Why does the following code produce a C192: '=': value truncated error? They are all uint8_t's. Structure definition shown below. What is there to truncate, all variables are of the exact same type! The result is correct but I am just interested in why.
msg.DataBuffer[7] = msg.DataBuffer[0] ^ msg.DataBuffer[1] ^ msg.DataBuffer[6];
typedef struct { uint16_t CANID; uint8_t DataBuffer[8]; uint8_t DataSize; } CAN_MESSAGE;
The intermediate result of the XOR operation (as other operations too) has the default data type. If that default data type is larger than the variable size on the left, it must be truncated. However, this should not be an 'error' as you write, it should be a 'warning' only.
integer promotion?
You seem to be expressing a doubt.
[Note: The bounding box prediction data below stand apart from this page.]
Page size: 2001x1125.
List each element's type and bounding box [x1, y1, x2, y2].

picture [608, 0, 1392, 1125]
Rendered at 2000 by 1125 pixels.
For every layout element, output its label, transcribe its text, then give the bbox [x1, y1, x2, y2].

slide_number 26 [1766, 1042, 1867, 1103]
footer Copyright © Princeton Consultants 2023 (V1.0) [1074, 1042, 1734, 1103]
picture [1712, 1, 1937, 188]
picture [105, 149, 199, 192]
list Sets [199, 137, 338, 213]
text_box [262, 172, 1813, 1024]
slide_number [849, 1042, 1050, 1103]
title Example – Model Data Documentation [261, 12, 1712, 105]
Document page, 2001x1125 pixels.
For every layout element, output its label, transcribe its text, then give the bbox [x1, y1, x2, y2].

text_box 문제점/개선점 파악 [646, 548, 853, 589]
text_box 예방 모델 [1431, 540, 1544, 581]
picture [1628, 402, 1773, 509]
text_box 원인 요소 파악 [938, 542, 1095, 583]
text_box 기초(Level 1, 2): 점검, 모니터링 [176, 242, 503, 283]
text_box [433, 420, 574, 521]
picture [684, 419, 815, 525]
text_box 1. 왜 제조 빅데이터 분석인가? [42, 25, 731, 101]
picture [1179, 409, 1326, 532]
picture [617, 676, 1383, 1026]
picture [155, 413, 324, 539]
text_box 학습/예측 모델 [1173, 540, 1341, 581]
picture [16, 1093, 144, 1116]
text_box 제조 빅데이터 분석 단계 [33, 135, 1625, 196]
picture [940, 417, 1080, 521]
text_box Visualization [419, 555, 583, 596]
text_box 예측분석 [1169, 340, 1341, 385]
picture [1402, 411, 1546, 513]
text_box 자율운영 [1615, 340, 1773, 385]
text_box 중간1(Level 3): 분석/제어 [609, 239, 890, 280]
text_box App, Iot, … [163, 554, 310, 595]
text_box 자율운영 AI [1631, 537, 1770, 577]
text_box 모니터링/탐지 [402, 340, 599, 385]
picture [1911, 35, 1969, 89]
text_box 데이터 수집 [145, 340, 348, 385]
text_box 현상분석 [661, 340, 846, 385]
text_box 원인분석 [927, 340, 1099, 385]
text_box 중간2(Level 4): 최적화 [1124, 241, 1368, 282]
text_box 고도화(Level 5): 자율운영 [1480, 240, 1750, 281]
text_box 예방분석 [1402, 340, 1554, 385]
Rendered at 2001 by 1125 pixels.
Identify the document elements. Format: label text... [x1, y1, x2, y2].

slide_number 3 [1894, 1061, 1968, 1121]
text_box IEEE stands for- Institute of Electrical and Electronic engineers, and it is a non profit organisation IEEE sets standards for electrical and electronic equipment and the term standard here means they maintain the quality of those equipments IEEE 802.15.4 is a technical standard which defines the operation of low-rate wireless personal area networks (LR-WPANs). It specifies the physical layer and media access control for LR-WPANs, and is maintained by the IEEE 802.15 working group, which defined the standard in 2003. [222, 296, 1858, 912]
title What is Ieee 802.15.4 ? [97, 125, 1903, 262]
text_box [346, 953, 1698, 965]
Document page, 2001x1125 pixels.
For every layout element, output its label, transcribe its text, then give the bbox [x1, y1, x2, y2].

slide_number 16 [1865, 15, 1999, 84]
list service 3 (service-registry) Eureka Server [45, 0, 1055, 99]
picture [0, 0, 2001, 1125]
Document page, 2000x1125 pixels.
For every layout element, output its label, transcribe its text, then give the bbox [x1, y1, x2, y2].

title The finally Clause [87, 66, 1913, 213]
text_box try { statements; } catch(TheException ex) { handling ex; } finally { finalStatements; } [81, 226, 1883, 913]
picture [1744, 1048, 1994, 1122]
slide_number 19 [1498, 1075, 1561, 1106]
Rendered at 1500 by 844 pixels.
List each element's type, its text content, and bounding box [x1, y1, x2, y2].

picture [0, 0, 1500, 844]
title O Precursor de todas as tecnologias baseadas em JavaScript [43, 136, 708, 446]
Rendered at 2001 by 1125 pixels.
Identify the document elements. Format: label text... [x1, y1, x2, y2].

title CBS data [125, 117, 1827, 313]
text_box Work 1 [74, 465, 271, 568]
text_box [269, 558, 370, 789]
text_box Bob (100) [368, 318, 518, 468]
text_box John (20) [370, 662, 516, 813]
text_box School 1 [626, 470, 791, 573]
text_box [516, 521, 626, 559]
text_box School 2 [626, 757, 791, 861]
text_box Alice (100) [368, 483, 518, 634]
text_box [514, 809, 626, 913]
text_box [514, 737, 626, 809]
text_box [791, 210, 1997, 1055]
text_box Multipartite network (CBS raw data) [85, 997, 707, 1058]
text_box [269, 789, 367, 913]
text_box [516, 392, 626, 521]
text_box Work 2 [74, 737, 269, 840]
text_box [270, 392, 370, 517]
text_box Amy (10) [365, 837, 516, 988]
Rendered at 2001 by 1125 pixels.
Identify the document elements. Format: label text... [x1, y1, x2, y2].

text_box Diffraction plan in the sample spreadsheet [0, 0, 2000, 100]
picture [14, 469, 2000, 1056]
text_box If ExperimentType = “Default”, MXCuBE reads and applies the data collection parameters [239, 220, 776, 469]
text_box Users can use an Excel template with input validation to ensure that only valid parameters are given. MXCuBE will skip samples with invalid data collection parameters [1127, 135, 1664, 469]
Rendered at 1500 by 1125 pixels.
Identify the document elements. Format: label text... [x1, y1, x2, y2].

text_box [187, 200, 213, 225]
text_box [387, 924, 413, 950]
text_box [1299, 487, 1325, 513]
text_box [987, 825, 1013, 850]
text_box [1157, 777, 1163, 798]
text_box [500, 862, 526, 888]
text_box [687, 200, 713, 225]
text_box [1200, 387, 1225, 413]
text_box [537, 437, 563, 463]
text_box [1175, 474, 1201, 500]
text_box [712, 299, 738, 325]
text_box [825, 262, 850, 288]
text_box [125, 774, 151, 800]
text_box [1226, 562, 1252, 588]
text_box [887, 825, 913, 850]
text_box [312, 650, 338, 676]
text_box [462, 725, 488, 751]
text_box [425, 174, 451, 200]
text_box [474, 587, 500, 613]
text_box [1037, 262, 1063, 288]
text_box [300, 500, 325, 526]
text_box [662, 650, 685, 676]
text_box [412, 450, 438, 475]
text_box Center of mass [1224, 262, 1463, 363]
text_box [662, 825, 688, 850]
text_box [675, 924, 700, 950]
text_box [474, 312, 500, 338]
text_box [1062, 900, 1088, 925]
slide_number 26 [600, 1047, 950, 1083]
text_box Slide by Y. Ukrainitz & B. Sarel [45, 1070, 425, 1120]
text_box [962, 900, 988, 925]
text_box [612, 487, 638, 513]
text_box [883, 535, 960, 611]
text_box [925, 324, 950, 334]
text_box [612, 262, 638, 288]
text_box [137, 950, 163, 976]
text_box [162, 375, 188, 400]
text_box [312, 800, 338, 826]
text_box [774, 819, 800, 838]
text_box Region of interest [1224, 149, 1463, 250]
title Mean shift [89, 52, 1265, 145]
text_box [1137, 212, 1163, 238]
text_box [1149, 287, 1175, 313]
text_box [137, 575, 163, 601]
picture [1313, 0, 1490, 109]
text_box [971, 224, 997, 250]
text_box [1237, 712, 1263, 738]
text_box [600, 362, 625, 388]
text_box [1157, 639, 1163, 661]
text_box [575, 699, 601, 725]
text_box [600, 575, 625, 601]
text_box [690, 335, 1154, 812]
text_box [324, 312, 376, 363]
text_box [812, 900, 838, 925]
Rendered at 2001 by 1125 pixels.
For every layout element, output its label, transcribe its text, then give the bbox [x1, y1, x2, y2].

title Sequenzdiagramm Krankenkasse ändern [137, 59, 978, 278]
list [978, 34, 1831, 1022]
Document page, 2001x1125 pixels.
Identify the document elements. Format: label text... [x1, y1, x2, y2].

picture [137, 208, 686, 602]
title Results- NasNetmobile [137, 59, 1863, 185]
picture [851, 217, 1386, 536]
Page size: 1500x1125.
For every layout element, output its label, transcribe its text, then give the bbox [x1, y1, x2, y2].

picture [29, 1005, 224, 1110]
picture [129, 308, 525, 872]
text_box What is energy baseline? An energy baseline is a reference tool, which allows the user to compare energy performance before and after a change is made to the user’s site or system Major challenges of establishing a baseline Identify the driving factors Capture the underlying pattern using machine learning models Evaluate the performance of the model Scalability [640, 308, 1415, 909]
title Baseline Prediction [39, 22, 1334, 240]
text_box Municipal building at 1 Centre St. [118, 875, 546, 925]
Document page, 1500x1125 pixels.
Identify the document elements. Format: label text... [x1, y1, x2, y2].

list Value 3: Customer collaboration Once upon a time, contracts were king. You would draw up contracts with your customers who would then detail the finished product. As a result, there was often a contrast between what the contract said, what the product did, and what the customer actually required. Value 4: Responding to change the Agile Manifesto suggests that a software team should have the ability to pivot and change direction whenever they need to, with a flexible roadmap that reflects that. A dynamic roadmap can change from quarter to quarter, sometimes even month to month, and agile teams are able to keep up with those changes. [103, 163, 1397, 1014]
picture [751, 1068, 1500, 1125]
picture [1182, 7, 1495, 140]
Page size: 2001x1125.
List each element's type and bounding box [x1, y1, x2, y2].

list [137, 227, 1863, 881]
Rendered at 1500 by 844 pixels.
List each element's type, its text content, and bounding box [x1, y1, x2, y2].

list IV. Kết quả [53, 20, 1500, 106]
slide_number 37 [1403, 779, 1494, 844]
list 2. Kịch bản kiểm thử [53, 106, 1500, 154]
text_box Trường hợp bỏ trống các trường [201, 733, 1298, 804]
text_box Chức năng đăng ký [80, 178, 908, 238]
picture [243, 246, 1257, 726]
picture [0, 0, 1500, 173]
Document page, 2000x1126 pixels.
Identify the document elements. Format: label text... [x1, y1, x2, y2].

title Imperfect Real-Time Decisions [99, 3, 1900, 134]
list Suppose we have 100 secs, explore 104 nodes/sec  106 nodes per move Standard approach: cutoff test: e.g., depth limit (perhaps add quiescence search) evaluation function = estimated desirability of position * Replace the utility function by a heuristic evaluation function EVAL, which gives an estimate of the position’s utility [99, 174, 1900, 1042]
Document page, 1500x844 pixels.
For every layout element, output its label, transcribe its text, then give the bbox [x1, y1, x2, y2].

Why?
... it should be a 'warning' only.
Probably the OP misreported the message.
http://www.keil.com/support/docs/2569.htm
It seems that Keil also mis-documented it:
http://www.keil.com/support/man/docs/c166/c166_c192.htm
It is a warning (C192), sorry about that.
I still don't understand why there is an intermediate result (probably of type int) that is not of type unsigned char. Why is the intermediate result of the last xor not of type unsigned char (from what i read it is promoted to int)? But when there is only two things being xord there is no promotion?
This produces a warning:
This doesn't:
msg.DataBuffer[7] = msg.DataBuffer[0] ^ msg.DataBuffer[1];
Neither does this:
msg.DataBuffer[7] = msg.DataBuffer[0] ^ (unsigned char)(msg.DataBuffer[1] ^ msg.DataBuffer[6]);
I still don't understand why there is an intermediate result (probably of type int) that is not of type unsigned char.
Because the language is defined that way.
But when there is only two things being xord there is no promotion?
Not quite. There is always promotion. There is just no warning about it in that case.